Segment Start: DATA PROVIDED
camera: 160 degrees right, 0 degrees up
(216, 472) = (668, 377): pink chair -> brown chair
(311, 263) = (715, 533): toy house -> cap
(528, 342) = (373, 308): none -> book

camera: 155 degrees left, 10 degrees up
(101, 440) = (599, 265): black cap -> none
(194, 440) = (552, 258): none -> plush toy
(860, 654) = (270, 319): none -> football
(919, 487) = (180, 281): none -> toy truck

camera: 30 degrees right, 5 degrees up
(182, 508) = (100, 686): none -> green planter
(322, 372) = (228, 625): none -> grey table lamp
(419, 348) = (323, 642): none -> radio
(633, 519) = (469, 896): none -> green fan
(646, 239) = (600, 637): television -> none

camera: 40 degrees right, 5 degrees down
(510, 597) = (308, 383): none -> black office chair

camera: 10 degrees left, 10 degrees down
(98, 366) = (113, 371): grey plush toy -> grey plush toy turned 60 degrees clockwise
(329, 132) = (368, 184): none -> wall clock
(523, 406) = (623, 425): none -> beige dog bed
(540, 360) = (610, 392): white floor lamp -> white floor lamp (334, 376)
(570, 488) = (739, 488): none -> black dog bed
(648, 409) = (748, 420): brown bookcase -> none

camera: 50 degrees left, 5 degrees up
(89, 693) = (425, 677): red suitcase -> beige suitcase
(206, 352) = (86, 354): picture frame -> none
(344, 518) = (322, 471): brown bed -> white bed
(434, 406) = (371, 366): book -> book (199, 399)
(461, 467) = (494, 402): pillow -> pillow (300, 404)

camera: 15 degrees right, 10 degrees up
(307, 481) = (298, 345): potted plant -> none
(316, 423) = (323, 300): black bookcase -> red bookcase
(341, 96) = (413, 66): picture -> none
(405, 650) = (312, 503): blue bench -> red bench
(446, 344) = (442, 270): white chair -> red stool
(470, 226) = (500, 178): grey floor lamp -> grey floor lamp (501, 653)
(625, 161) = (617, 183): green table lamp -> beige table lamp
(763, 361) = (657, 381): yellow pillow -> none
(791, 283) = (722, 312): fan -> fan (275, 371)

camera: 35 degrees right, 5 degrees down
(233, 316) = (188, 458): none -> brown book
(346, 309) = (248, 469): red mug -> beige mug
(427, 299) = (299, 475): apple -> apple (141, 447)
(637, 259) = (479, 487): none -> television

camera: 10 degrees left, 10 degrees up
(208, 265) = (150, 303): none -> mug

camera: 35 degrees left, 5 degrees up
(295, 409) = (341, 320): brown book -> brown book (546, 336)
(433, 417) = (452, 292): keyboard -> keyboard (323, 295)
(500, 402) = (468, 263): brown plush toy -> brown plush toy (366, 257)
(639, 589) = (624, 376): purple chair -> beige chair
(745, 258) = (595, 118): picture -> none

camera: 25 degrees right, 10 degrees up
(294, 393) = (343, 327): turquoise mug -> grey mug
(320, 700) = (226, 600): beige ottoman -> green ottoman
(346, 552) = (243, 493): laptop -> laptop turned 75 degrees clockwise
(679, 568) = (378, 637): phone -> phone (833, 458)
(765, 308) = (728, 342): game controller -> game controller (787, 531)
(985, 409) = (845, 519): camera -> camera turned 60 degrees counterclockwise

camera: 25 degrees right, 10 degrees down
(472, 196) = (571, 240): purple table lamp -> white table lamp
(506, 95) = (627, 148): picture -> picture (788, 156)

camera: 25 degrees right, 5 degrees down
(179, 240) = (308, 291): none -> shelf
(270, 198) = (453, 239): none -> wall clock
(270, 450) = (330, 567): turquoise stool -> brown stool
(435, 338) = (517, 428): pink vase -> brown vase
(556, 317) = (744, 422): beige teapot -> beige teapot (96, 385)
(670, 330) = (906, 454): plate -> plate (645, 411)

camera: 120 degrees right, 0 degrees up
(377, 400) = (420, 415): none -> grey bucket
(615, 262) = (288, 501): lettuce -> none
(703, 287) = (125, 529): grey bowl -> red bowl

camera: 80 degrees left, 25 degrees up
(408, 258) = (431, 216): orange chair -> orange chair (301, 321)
Segment End: DATA PROVIDED
Check each line of the data above, and please copy the ones in which the string "stool" occurs.

_FINISHED TASK_.
(446, 344) = (442, 270): white chair -> red stool
(270, 450) = (330, 567): turquoise stool -> brown stool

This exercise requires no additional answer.